Counting of Colony Forming Units using deep neural networks
Fodróczy Bettina - year 5
University of Veterinary Medicine Budapest, Department of Microbiology and Infectious Diseases
Supervisors: Dr. László Makrai, Dr. Norbert Solymosi

Abstract:

The identification and quantification of microorganisms per unit mass or volume is a common task in the field of microbiology, for example in food hygiene, infectology or biological research. In the case of solid medium testing, the viable cell count of the sample is determined by counting colony forming units. To this day, this task has been done manually, however it is time-consuming and labour-intensive process, which entails considerable costs as well. Automation of the counting of the colony forming units has been a long-standing request.

In our research, we have developed a convolutional neural network (CNN) algorithm that can estimate the number of the colony forming units from an image taken by a smartphone. We cultured 28 species of microorganisms, using the medium and incubation time adopted to the needs of each microbe. Digital photographs of the cultures were taken using a smartphone and then annotated using a web-based image annotation tool called COCO Annotator (https://github.com/jsbroks/coco-annotator). Using our annotated images, we trained the R101-DC5 Faster R-CNN neural network pretrained on the train2017 COCO data.

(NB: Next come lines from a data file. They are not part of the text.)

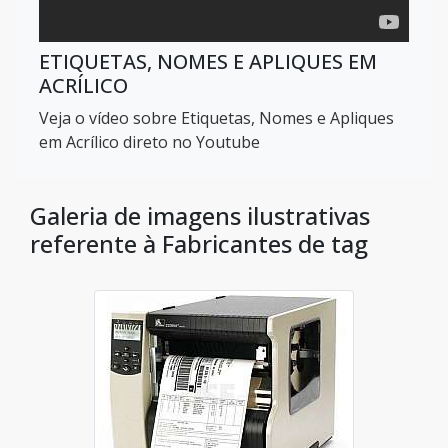
ETIQUETAS, NOMES E APLIQUES EM
ACRÍLICO
Veja o vídeo sobre Etiquetas, Nomes e Apliques
em Acrílico direto no Youtube
Galeria de imagens ilustrativas
referente à Fabricantes de tag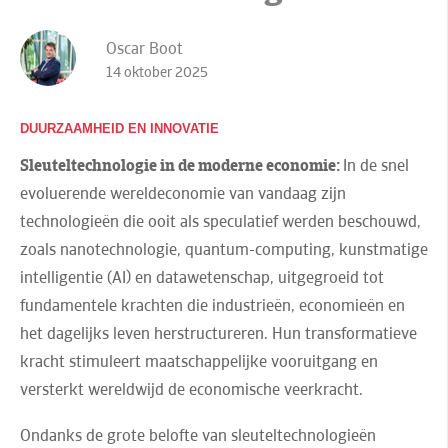
Oscar Boot
14 oktober 2025
DUURZAAMHEID EN INNOVATIE
Sleuteltechnologie in de moderne economie:
In de snel
evoluerende wereldeconomie van vandaag zijn
technologieën die ooit als speculatief werden beschouwd,
zoals nanotechnologie, quantum-computing, kunstmatige
intelligentie (AI) en datawetenschap, uitgegroeid tot
fundamentele krachten die industrieën, economieën en
het dagelijks leven herstructureren. Hun transformatieve
kracht stimuleert maatschappelijke vooruitgang en
versterkt wereldwijd de economische veerkracht.
Ondanks de grote belofte van sleuteltechnologieën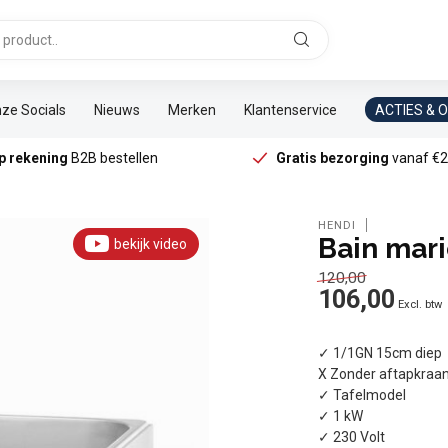
ze Socials
Nieuws
Merken
Klantenservice
ACTIES & 
p rekening
B2B bestellen
Gratis bezorging
vanaf €2
HENDI
Bain mari
bekijk video
120,00
106,00
Excl. btw
✓ 1/1GN 15cm diep
X Zonder aftapkraa
✓ Tafelmodel
✓ 1 kW
✓ 230 Volt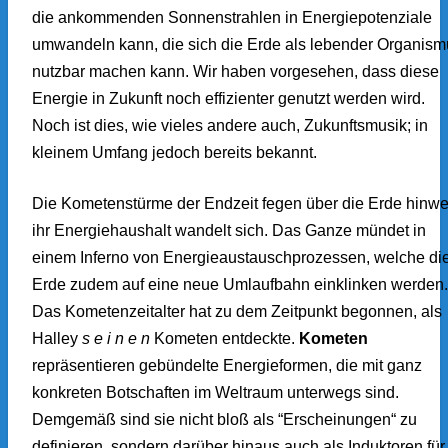
die ankommenden Sonnenstrahlen in Energiepotenziale
umwandeln kann, die sich die Erde als lebender Organism
nutzbar machen kann. Wir haben vorgesehen, dass diese
Energie in Zukunft noch effizienter genutzt werden wird.
Noch ist dies, wie vieles andere auch, Zukunftsmusik; in
kleinem Umfang jedoch bereits bekannt.
Die Kometenstürme der Endzeit fegen über die Erde hinwe
ihr Energiehaushalt wandelt sich. Das Ganze mündet in
einem Inferno von Energieaustauschprozessen, welche di
Erde zudem auf eine neue Umlaufbahn einklinken werden.
Das Kometenzeitalter hat zu dem Zeitpunkt begonnen, als
Halley
s e i n e n
Kometen entdeckte.
Kometen
repräsentieren gebündelte Energieformen, die mit ganz
konkreten Botschaften im Weltraum unterwegs sind.
Demgemäß sind sie nicht bloß als “Erscheinungen“ zu
definieren, sondern darüber hinaus auch als Induktoren für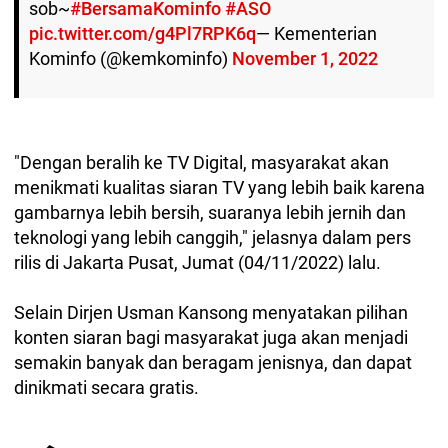
sob~
#BersamaKominfo
#ASO
pic.twitter.com/g4Pl7RPK6q
— Kementerian
Kominfo (@kemkominfo)
November 1, 2022
"Dengan beralih ke TV Digital, masyarakat akan
menikmati kualitas siaran TV yang lebih baik karena
gambarnya lebih bersih, suaranya lebih jernih dan
teknologi yang lebih canggih," jelasnya dalam pers
rilis di Jakarta Pusat, Jumat (04/11/2022) lalu.
Selain Dirjen Usman Kansong menyatakan pilihan
konten siaran bagi masyarakat juga akan menjadi
semakin banyak dan beragam jenisnya, dan dapat
dinikmati secara gratis.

Based on the weights obtained after 40 000 iterations of the CNN, the prediction accuracy for each species was 93.9%. This shows, how well the species-specific value of the colonies annotated in the validation set matched the same value in the predicted set. When checking the CNN on the test set, the agreement between the number of colonies predicted and observed was 100% in the case 5 species, and above 95% in the case of 4 other species. In total, 10 species showed over 90% agreement, but 5 microbes had a result below 50% in the test. There are some species where the algorithm was very precise, but the lack of precision is not clear even for species with low agreement, as there were cases where the variance between different test images of some species was 66.3%. Based on the CNN weight database, a user-friendly software with a graphical user interface called CFU-detector was developed, which allows the user to detect and estimate the number of bacterial colonies in images taken of Petri dishes.

Viable cell counting is an essential task in microbiology and there is an international demand for its automation. The results of our research show that the CNN offers a potential solution to this problem, as is able to reproduce manual colony counting almost perfectly. In the future, this will not only reduce the manual labour requirements of the task, but also contribute to more accurate, faster and cheaper quantification.